WHAT TO WORK ON
Copy the records below, substituting "Module count selection" for every occurrence of "Module quantity selection" and changing nothing else.
/---
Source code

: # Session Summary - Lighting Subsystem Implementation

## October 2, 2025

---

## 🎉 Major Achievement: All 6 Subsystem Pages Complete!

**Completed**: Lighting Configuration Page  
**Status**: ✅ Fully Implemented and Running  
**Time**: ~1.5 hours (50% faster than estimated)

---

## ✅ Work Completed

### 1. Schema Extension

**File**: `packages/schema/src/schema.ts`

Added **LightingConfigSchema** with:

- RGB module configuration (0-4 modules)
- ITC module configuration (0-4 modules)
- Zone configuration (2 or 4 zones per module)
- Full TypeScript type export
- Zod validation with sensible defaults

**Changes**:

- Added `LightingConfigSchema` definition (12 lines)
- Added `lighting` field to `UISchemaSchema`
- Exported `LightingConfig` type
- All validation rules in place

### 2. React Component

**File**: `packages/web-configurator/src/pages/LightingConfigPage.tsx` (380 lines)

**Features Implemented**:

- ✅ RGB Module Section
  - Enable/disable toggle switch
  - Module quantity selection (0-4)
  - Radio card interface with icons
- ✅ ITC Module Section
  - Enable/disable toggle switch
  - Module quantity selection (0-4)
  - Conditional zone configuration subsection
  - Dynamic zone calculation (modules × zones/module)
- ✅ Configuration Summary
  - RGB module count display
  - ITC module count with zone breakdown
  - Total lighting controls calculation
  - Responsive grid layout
\---
WRITTEN RESPONSE
Source code

: # Session Summary - Lighting Subsystem Implementation

## October 2, 2025

---

## 🎉 Major Achievement: All 6 Subsystem Pages Complete!

**Completed**: Lighting Configuration Page  
**Status**: ✅ Fully Implemented and Running  
**Time**: ~1.5 hours (50% faster than estimated)

---

## ✅ Work Completed

### 1. Schema Extension

**File**: `packages/schema/src/schema.ts`

Added **LightingConfigSchema** with:

- RGB module configuration (0-4 modules)
- ITC module configuration (0-4 modules)
- Zone configuration (2 or 4 zones per module)
- Full TypeScript type export
- Zod validation with sensible defaults

**Changes**:

- Added `LightingConfigSchema` definition (12 lines)
- Added `lighting` field to `UISchemaSchema`
- Exported `LightingConfig` type
- All validation rules in place

### 2. React Component

**File**: `packages/web-configurator/src/pages/LightingConfigPage.tsx` (380 lines)

**Features Implemented**:

- ✅ RGB Module Section
  - Enable/disable toggle switch
  - Module count selection (0-4)
  - Radio card interface with icons
- ✅ ITC Module Section
  - Enable/disable toggle switch
  - Module count selection (0-4)
  - Conditional zone configuration subsection
  - Dynamic zone calculation (modules × zones/module)
- ✅ Configuration Summary
  - RGB module count display
  - ITC module count with zone breakdown
  - Total lighting controls calculation
  - Responsive grid layout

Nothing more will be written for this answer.